Por
que será que grifes como a cobiçada Abercrombie usam imagens de modelos
sarados e seminus para vender jeans e roupa de baixo para um
público-alvo predominantemente formado por homens heterossexuais? Quem
lançou o estilo foi a Calvin Klein, no início dos anos 90. Vinte anos
depois, a fórmula está consagrada, mas a maioria dos homens jamais
admitiu que essas imagens de teor sexual evidente têm influência em suas
decisões de compra. Uma recente pesquisa de neuromarketing lançou mão
de exames de ressonância magnética para descobrir como o cérebro
masculino é afetado por essa visão.
Dezesseis
voluntários, oito héteros e oito gays, assistiram à apresentação de
cinco imagens de bonitões fotografados de sunga ou samba-canção. Todos
eles tiveram duas áreas relevantes do cérebro afetadas: uma relacionada à
excitação provocada visualmente e outra relacionada ao esforço para
dissimular ou mentir. A diferença é que esta segunda área foi mais
estimulada no caso dos heterossexuais.
A
propósito de revelações que as empresas preferem guardar para elas, o
metrossexualismo já avançou mais do que se imagina. Segundo um insider
da indústria de produtos de consumo, 15% de todos os homens nos Estados
Unidos depilam suas “partes privadas” – e a tendência é de crescimento.

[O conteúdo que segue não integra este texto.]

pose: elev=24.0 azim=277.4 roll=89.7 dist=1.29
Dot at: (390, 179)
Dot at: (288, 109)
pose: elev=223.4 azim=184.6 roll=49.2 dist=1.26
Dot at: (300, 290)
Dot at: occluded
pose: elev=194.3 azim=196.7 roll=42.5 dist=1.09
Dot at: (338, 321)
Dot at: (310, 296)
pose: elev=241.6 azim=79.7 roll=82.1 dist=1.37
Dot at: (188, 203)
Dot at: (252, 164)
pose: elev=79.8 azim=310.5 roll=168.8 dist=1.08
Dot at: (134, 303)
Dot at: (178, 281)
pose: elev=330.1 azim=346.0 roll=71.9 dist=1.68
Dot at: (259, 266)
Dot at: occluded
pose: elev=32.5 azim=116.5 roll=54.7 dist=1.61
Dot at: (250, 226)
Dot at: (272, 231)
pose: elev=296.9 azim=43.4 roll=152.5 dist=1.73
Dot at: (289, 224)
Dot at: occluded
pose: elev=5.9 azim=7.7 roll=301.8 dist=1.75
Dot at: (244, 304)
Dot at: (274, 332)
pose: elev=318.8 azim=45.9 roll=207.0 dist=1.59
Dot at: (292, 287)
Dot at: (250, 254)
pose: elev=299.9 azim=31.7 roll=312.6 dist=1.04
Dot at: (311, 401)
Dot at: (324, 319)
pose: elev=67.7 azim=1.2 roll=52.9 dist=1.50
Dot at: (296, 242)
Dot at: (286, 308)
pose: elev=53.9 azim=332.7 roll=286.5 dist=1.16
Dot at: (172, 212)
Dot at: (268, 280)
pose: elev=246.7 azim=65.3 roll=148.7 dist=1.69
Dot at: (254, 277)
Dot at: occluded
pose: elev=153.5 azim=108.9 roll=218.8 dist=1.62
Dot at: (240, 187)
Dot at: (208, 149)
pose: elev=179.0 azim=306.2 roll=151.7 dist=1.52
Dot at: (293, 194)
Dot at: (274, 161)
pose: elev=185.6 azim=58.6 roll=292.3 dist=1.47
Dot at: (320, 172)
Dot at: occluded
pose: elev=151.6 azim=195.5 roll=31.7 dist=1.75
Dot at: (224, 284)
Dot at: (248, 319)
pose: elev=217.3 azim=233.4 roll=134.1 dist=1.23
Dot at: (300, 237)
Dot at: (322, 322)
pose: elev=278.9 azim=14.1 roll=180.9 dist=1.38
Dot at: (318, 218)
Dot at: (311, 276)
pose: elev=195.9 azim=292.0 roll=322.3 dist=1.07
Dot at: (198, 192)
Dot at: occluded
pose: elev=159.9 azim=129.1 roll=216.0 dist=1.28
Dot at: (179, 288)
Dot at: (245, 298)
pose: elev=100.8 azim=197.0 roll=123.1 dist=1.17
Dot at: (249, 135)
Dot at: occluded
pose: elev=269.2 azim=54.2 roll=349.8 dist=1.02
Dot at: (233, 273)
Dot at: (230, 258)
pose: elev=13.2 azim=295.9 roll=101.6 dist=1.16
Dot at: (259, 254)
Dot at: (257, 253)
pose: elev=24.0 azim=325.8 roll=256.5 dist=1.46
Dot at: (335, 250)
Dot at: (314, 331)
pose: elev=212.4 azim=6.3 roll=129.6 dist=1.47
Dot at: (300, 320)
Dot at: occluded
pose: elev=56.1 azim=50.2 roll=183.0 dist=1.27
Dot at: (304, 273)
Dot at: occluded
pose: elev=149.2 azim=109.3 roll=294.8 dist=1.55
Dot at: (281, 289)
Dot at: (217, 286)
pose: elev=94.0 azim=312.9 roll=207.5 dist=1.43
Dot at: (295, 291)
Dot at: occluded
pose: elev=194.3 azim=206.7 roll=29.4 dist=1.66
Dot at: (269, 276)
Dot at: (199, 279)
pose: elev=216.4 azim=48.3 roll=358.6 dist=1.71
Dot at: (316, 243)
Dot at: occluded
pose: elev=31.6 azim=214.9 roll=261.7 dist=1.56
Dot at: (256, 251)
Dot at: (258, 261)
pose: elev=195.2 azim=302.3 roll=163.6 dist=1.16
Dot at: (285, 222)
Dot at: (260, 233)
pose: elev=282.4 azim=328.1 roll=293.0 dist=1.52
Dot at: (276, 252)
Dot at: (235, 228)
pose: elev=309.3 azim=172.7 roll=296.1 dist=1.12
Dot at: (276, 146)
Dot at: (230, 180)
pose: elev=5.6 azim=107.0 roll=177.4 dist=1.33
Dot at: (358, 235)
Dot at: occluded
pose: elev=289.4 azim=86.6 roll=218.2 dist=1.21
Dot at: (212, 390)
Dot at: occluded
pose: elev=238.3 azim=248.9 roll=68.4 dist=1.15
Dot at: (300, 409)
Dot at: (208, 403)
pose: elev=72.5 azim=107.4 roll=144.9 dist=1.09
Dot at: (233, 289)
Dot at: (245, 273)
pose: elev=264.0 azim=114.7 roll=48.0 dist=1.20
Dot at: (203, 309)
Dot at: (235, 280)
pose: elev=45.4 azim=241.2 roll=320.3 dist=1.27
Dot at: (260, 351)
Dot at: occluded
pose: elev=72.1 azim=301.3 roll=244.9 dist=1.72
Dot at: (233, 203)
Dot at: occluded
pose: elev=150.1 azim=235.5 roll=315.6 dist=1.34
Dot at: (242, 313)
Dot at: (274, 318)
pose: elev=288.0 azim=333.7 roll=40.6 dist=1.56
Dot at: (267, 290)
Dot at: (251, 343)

Não é à toa que já há redes de supermercado criando “áreas masculinas”,
onde homens em busca de produtos de beleza podem circular à vontade. “De
modo similar, a Procter & Gamble hoje procura garantir que os
cosméticos para homens e para mulheres sejam expostos em corredores
diferentes, de modo que o comprador masculino independente não se sinta
desconfortável ou emasculado ao apanhar um creme facial ou um suavizador
de olheiras enquanto a mulher a seu lado escolhe um batom”, escreve
Martin Lindstrom, um consultor dinamarquês especializado em gestão de
marcas, em seu novo livro, Brandwashed (“Truques que as companhias usam
para manipular nossas mentes e nos persuadir a comprar”).
US$
100 bilhões é o tamanho do mercado de data mining, um negócio global
devotado a rastrear e analisar o comportamento do consumidor, de modo a
criar possibilidades de persuasão e manipulação
Tops infantis com enchimento-
Depois
de explicar o uso da neurociência no mundo da publicidade em Buyology
(“A lógica do consumo”, em português sem graça), e entrar na lista da
revista Time das 100 pessoas mais influentes do mundo, Lindstrom
ressurge com uma nova persona literária. Sai de cena o guru do branding.
Entra o marqueteiro arrependido, disposto a apontar um dedo, por
exemplo, para fabricantes de produtos que, literalmente, viciam. Doritos
e Red Bull, claro. Mas até protetores labiais. “Quantas vezes por dia
você aplica essa coisa grudenta? Cinco? Dez? Vinte e cinco?” pergunta
Lindstrom. “A menos que viva no Ártico, não é possível que seus lábios
estejam tão rachados que você precise reaplicar de hora em hora.” Há
pelo menos dois culpados pelo vício. O mentol, “um ingrediente não
essencial adicionado a muitas marcas de gloss, [que] embora não seja
perigoso por si só, pode ser um formador de hábito”, e o fenol, “um
ácido carbólico que pode na verdade ressecar nossos lábios ao interferir
na habilidade natural das células da pele de produzir sua própria
umidade”. Em outras palavras, “quanto mais protetor labial você usa,
mais precisa usar”.
Até
chegar à idade de se preocupar com lábios ressecados, o consumidor já
foi alvo de muitas outras artimanhas. Possivelmente desde a infância – a
palavra reconhecida por mais bebês no mundo todo hoje é McDonald’s.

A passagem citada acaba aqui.